本文>
·····

MAGIC
ライフ・イズ・マジック
種ありの人生と、種なしの人生と。


『ウラオモテサン』

すっかり秋めいたある日の午後、表参道を歩いた。
表参道といってもかなり奥、
あまり人の多くない路地をぶらぶらと歩いた。

原宿の裏通りをウラハラ(裏原)と言うそうだから、
ここはウラオモテサン(裏表参)と言うべきだろうか。
「そんな訳ないだろうっ!」

ひとりツッコミしつつ歩き続けると、
ステージ衣装に良さげなジャケットが
目に飛び込んできた。
おぉ、これはあの世界的に有名な
日本人デザイナーの店ではないか。

私はいそいそと侵入し、
さっそくジャケットの手触りを確かめてみた。

すると、若い男性店員が笑顔を浮かべて近づいてきた。
若いなぁ、20代前半だろうか。

彼の話を適当に聞き流していると、
いきなり、
「しかも、この服は『お手洗い』できますよ」
と続けたではないか。

いやはや、丁寧に伝えたいのは分かるが、
手洗いに『お』を付けてはダメだろう。

私は、
「いや、僕はお手洗いより、おクリーニングだよ」
などと茶化してやろうと思ったが止めた。

そりゃそうだ。
私だって彼くらいの年頃には、
マジックを間違えてばかりいたもの。

若い店員さんだって、今はこの程度なのだが、
しっかり経験を積んで
いつかは見事な接客術を身につけるに違いないのだ。

·····

収集データ
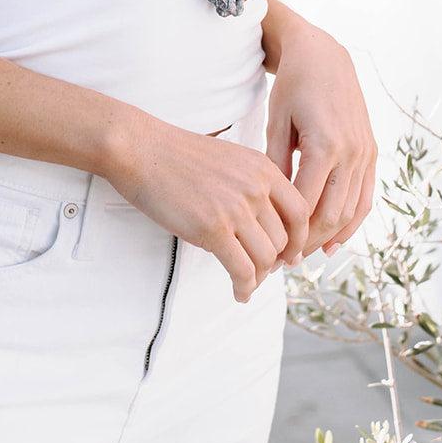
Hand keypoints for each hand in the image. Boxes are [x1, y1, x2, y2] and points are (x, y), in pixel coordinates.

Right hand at [103, 114, 311, 303]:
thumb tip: (268, 228)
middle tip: (261, 271)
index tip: (290, 254)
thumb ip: (253, 187)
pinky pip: (242, 271)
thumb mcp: (230, 160)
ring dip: (258, 277)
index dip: (299, 239)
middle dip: (275, 261)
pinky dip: (244, 288)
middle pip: (284, 239)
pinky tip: (238, 293)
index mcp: (262, 168)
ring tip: (247, 283)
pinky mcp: (213, 229)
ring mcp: (236, 208)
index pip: (300, 211)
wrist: (142, 150)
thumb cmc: (179, 157)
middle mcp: (255, 187)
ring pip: (266, 258)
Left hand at [265, 22, 376, 263]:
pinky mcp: (371, 153)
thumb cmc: (293, 86)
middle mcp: (351, 153)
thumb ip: (275, 164)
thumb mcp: (276, 122)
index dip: (291, 235)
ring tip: (304, 255)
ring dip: (329, 238)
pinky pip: (365, 197)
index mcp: (325, 145)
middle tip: (284, 262)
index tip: (272, 253)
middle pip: (331, 215)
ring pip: (351, 211)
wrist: (326, 57)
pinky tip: (333, 242)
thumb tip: (269, 208)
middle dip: (308, 243)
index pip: (307, 205)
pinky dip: (352, 223)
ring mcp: (366, 154)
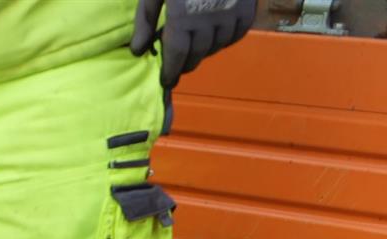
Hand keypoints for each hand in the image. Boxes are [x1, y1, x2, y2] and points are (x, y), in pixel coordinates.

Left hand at [131, 0, 255, 86]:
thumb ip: (145, 20)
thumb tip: (138, 50)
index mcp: (183, 20)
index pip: (176, 57)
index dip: (170, 72)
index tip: (165, 82)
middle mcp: (208, 23)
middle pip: (196, 55)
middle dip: (185, 64)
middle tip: (177, 67)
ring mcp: (231, 15)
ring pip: (216, 47)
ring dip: (204, 53)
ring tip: (194, 53)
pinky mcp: (247, 8)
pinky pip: (237, 34)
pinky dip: (225, 41)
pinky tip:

·····

設問>
• A. 表参道の散歩をつづった文章で、筆者は若い男性店員の年齢を何歳くらいと推測しているか。
• B. 表参道の散歩をつづった文章を、最後の文の後から続けて書きなさい。

解答>
• A. 20代前半だろうと推測している。

• B.
私はといえば、長々と経験を重ねてきたものの、
これぞ我がマジックというものを掴んでいない。
未だ暗中模索&七転八倒中なのだ。

あるマジシャンが、
撮り溜めた自身の演技のVTRを編集し、
つなぎ合わせた彼のマジックを見せてくれたことがある。

鳩出しマジックは上手くいったものの、
ウサギは上手くいかなかった演技のVTRと、
鳩出しがダメでもウサギ出しが良かったVTRを編集し、
鳩出しもウサギ出しも上手くいったように
編集してあったのだ。

8分の自分のマジック・ルーティンの完成形を、
過去の多くのビデオ映像を総動員し、
始めから終わりまで失敗のない演技に加工し、
「これが俺のマジックの完成形なんだよ」
と、ウットリと眺めていた。

そんなことを思い出しつつ、私は若い店員さんに、
「あの、お手洗いは借りられる?」
と訊いてみた。

店員さんは、
「はい、手洗いはこちらです」
と、なぜかこちらには『お』を付けず、
しかし丁寧に案内してくれた。
ウラオモテサンは、なかなか奥が深いのであった。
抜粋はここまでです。